In What Way
In what way does the room map out violence?
Internal weather rain pings like nails on cement.
I pulled weeds with my ungloved hand,
tore them whole from the ground.
The dark expanded like a shadow.
The sky pressed down
in a sheet of obsidian.
How I imagine an un-punctured universe—
We begin whole then slowly deflate.
After the break-up,
I feel pitted, but too full of him.
That muck.
Drove past the windy bluffs of Los Angeles.
The sagebrush seemed anchored to the cliffs.
Rain, an emotion skidding.
I watched a seagull dip into the water
and rise shimmering.
Doc, I felt him ebb in the endless summer.
I want a self-actualized
kind of weather
*
The plate glass window was cold against my forehead.
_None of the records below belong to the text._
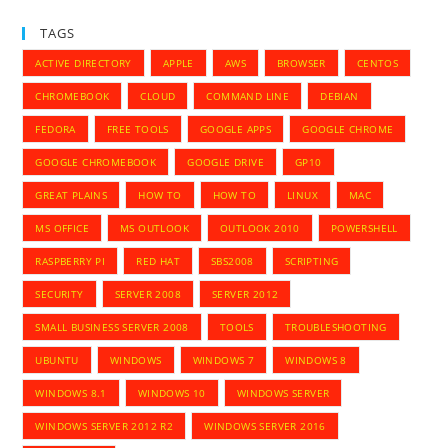
TAGS
ACTIVE DIRECTORY
APPLE
AWS
BROWSER
CENTOS
CHROMEBOOK
CLOUD
COMMAND LINE
DEBIAN
FEDORA
FREE TOOLS
GOOGLE APPS
GOOGLE CHROME
GOOGLE CHROMEBOOK
GOOGLE DRIVE
GP10
GREAT PLAINS
HOW TO
HOW TO
LINUX
MAC
MS OFFICE
MS OUTLOOK
OUTLOOK 2010
POWERSHELL
RASPBERRY PI
RED HAT
SBS2008
SCRIPTING
SECURITY
SERVER 2008
SERVER 2012
SMALL BUSINESS SERVER 2008
TOOLS
TROUBLESHOOTING
UBUNTU
WINDOWS
WINDOWS 7
WINDOWS 8
WINDOWS 8.1
WINDOWS 10
WINDOWS SERVER
WINDOWS SERVER 2012 R2
WINDOWS SERVER 2016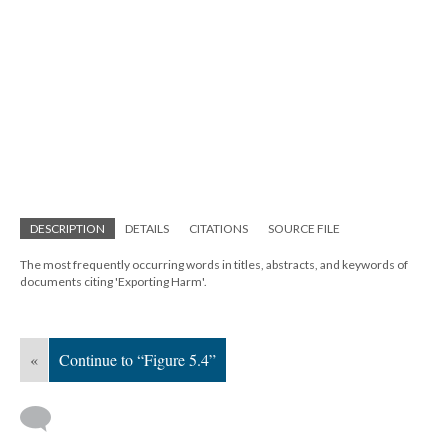
DESCRIPTION
DETAILS
CITATIONS
SOURCE FILE
The most frequently occurring words in titles, abstracts, and keywords of
documents citing 'Exporting Harm'.
«
Continue to “Figure 5.4”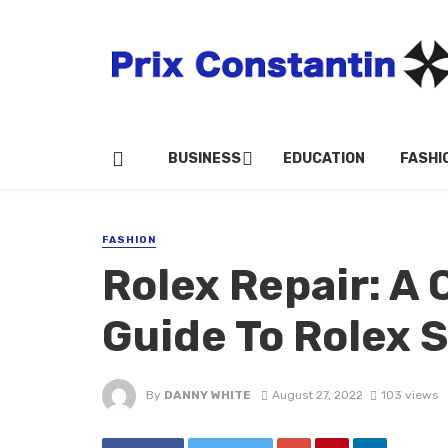
BUSINESS
EDUCATION
FASHI
FASHION
Rolex Repair: A
Guide To Rolex 
By
DANNY WHITE
August 27, 2022
103 views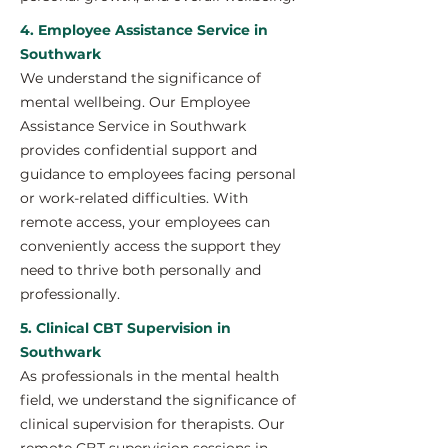
4. Employee Assistance Service in
Southwark
We understand the significance of
mental wellbeing. Our Employee
Assistance Service in Southwark
provides confidential support and
guidance to employees facing personal
or work-related difficulties. With
remote access, your employees can
conveniently access the support they
need to thrive both personally and
professionally.
5. Clinical CBT Supervision in
Southwark
As professionals in the mental health
field, we understand the significance of
clinical supervision for therapists. Our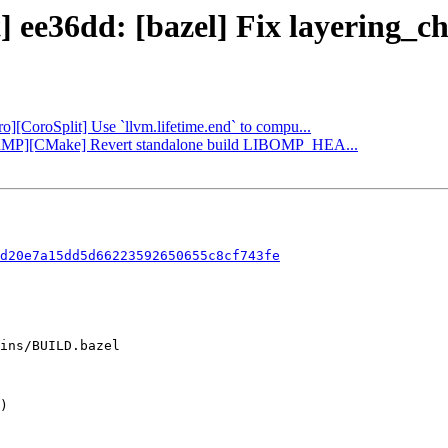
] ee36dd: [bazel] Fix layering_c
ro][CoroSplit] Use `llvm.lifetime.end` to compu...
OpenMP][CMake] Revert standalone build LIBOMP_HEA...
d20e7a15dd5d66223592650655c8cf743fe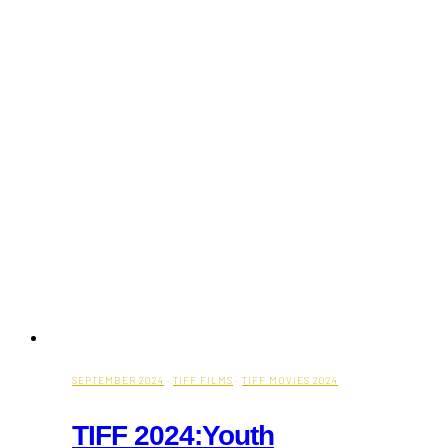
Toronto
You
Must
Try
SEPTEMBER 2024
·
TIFF FILMS
·
TIFF MOVIES 2024
TIFF 2024:Youth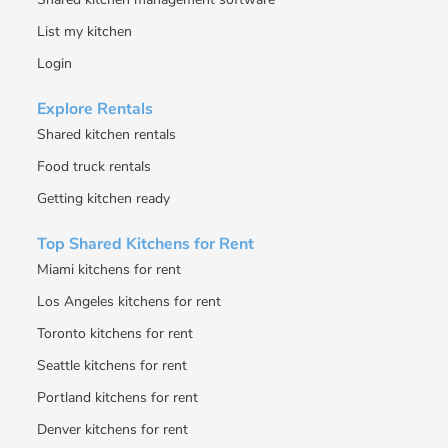
List my kitchen
Login
Explore Rentals
Shared kitchen rentals
Food truck rentals
Getting kitchen ready
Top Shared Kitchens for Rent
Miami kitchens for rent
Los Angeles kitchens for rent
Toronto kitchens for rent
Seattle kitchens for rent
Portland kitchens for rent
Denver kitchens for rent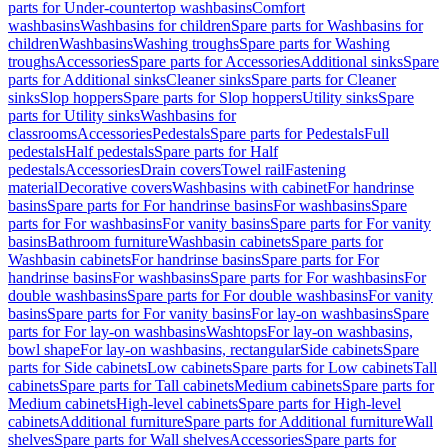
parts for Under-countertop washbasins
Comfort
washbasins
Washbasins for children
Spare parts for Washbasins for
children
Washbasins
Washing troughs
Spare parts for Washing
troughs
Accessories
Spare parts for Accessories
Additional sinks
Spare
parts for Additional sinks
Cleaner sinks
Spare parts for Cleaner
sinks
Slop hoppers
Spare parts for Slop hoppers
Utility sinks
Spare
parts for Utility sinks
Washbasins for
classrooms
Accessories
Pedestals
Spare parts for Pedestals
Full
pedestals
Half pedestals
Spare parts for Half
pedestals
Accessories
Drain covers
Towel rail
Fastening
material
Decorative covers
Washbasins with cabinet
For handrinse
basins
Spare parts for For handrinse basins
For washbasins
Spare
parts for For washbasins
For vanity basins
Spare parts for For vanity
basins
Bathroom furniture
Washbasin cabinets
Spare parts for
Washbasin cabinets
For handrinse basins
Spare parts for For
handrinse basins
For washbasins
Spare parts for For washbasins
For
double washbasins
Spare parts for For double washbasins
For vanity
basins
Spare parts for For vanity basins
For lay-on washbasins
Spare
parts for For lay-on washbasins
Washtops
For lay-on washbasins,
bowl shape
For lay-on washbasins, rectangular
Side cabinets
Spare
parts for Side cabinets
Low cabinets
Spare parts for Low cabinets
Tall
cabinets
Spare parts for Tall cabinets
Medium cabinets
Spare parts for
Medium cabinets
High-level cabinets
Spare parts for High-level
cabinets
Additional furniture
Spare parts for Additional furniture
Wall
shelves
Spare parts for Wall shelves
Accessories
Spare parts for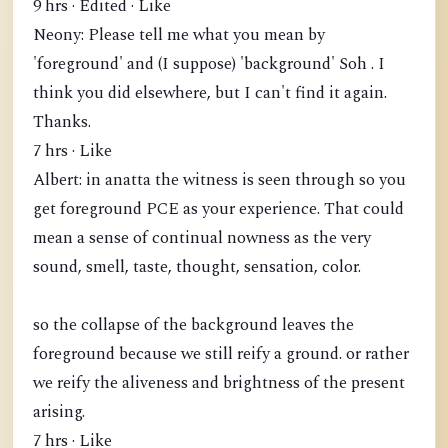
9 hrs · Edited · Like
Neony: Please tell me what you mean by
'foreground' and (I suppose) 'background' Soh . I
think you did elsewhere, but I can't find it again.
Thanks.
7 hrs · Like
Albert: in anatta the witness is seen through so you
get foreground PCE as your experience. That could
mean a sense of continual nowness as the very
sound, smell, taste, thought, sensation, color.
so the collapse of the background leaves the
foreground because we still reify a ground. or rather
we reify the aliveness and brightness of the present
arising.
7 hrs · Like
I don’t recall being sick.
His hand brushed against my breasts
as I passed in the hall.
I was ten, eleven.
The body’s disorderly circuitry.
The page flipped, and I saw a picture of myself with a swollen eye.
It was a dream,
which signifies what.
*
His thumb was crooked—double-jointed rather, and it hurt—
Minus pleasure, what we experienced was, on one hand, a kind of rape—
There is no other hand but the one he used to palm my stomach—
Except with him, I wasn’t there—I was a border, and he crossed—
I filled up with fog in the summer heat—
His eyes were cool and lanced right through me.
Copyright © Cathy Linh Che, from her book Split. Permission was granted from: Alice James Books.
Cathy Linh Che is the author of Split (Alice James, 2014), winner of the Kundiman Poetry Prize and the Norma Farber First Book Award from the Poetry Society of America. A Vietnamese American poet from Los Angeles and Long Beach, CA, she received her BA from Reed College and her MFA from New York University. She has been awarded fellowships and residencies from Poets & Writers, The Fine Arts Work Center at Provincetown, Kundiman, Hedgebrook, Poets House, The Asian American Literary Review, The Center for Book Arts, The Lower Manhattan Cultural Council’s Workspace Residency, and a Jerome Foundation Travel Grant. She was also a Writer in Residence at Sierra Nevada College’s MFA Program. A founding editor of the online journal Paperbag, she is Managing Director at Kundiman. She currently lives in Brooklyn, NY.
Curator’s Notes: I picked this poem because it’s badass. I picked it as a testament to all the women who will never have a magazine cover devoted to them to acknowledge the predatory practice of rape.